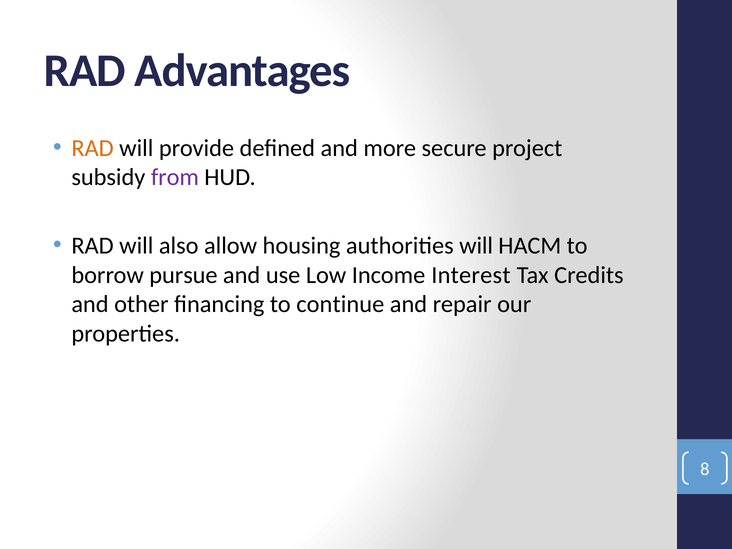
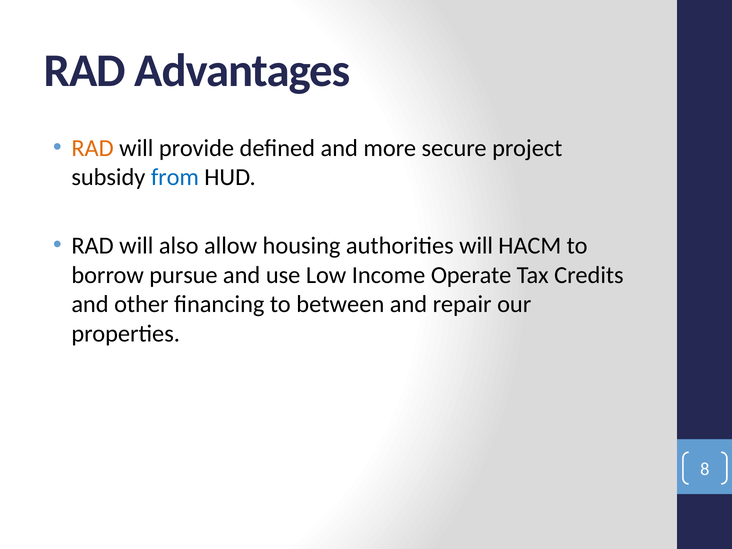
from colour: purple -> blue
Interest: Interest -> Operate
continue: continue -> between
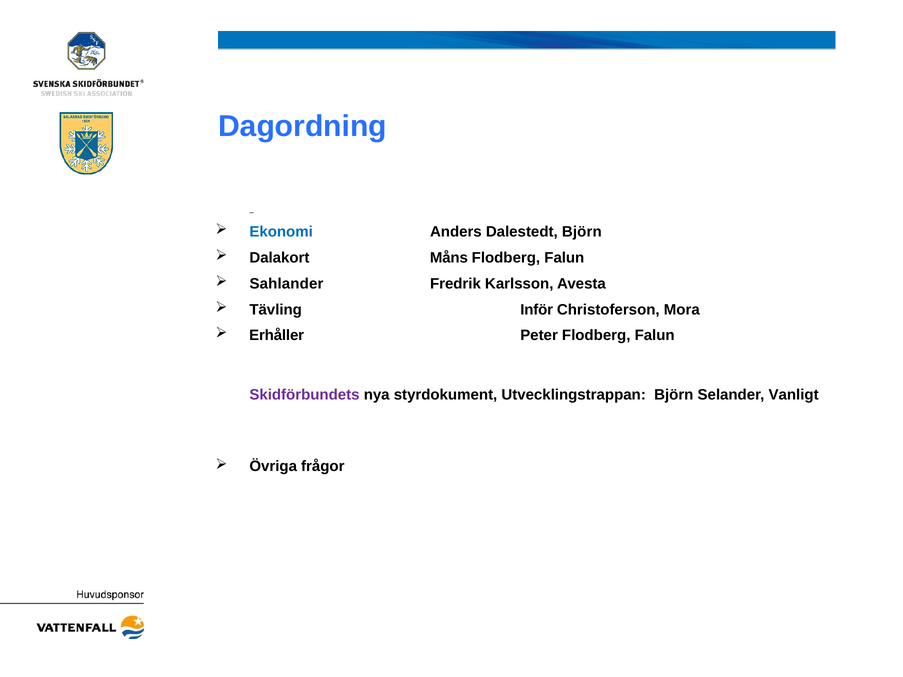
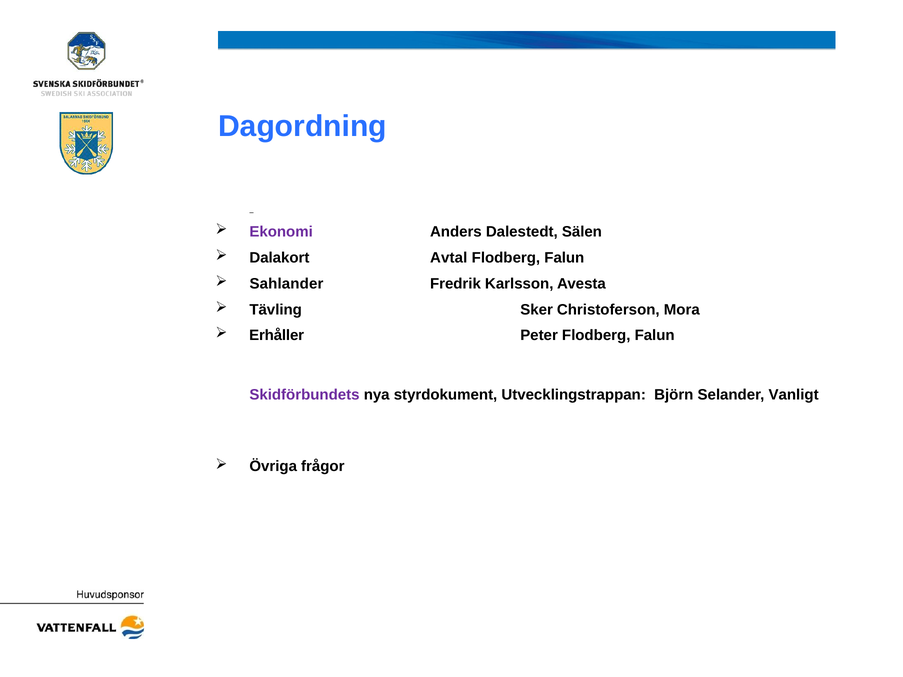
Ekonomi colour: blue -> purple
Dalestedt Björn: Björn -> Sälen
Måns: Måns -> Avtal
Inför: Inför -> Sker
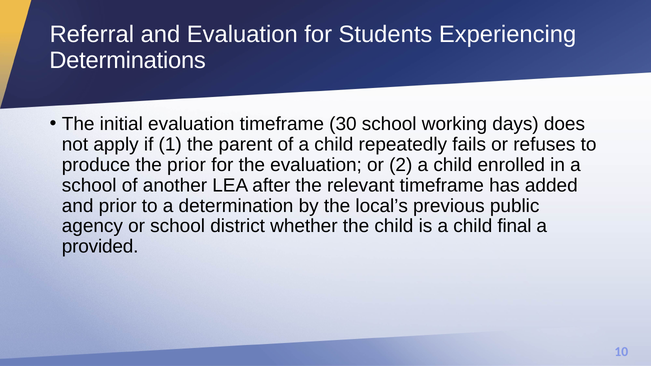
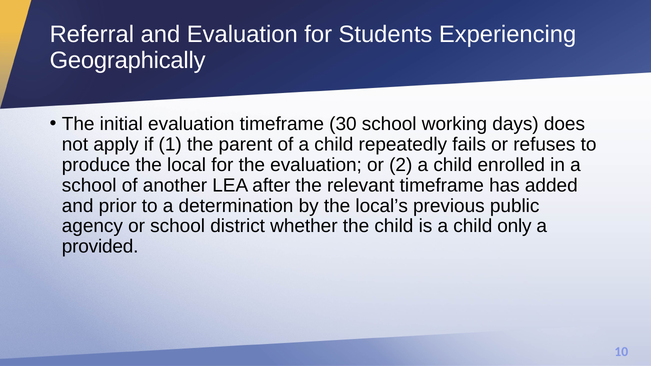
Determinations: Determinations -> Geographically
the prior: prior -> local
final: final -> only
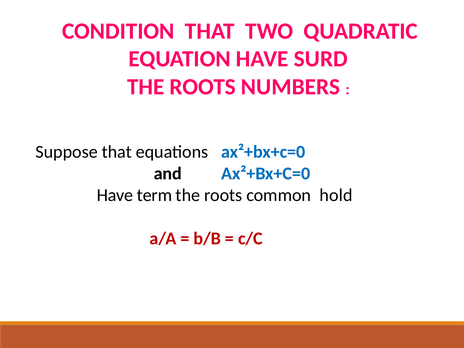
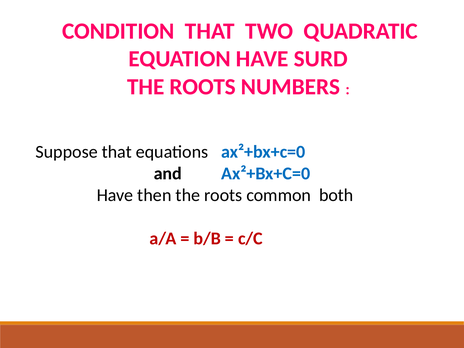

■ **GIVEN PROBLEM**:
Copy out every one of the lines above word for word, leaving out the pictures.

■ **THE SOLUTION**:
from colour: purple -> blue
Interest: Interest -> Operate
continue: continue -> between
Ekonomi colour: blue -> purple
Dalestedt Björn: Björn -> Sälen
Måns: Måns -> Avtal
Inför: Inför -> Sker
Determinations: Determinations -> Geographically
the prior: prior -> local
final: final -> only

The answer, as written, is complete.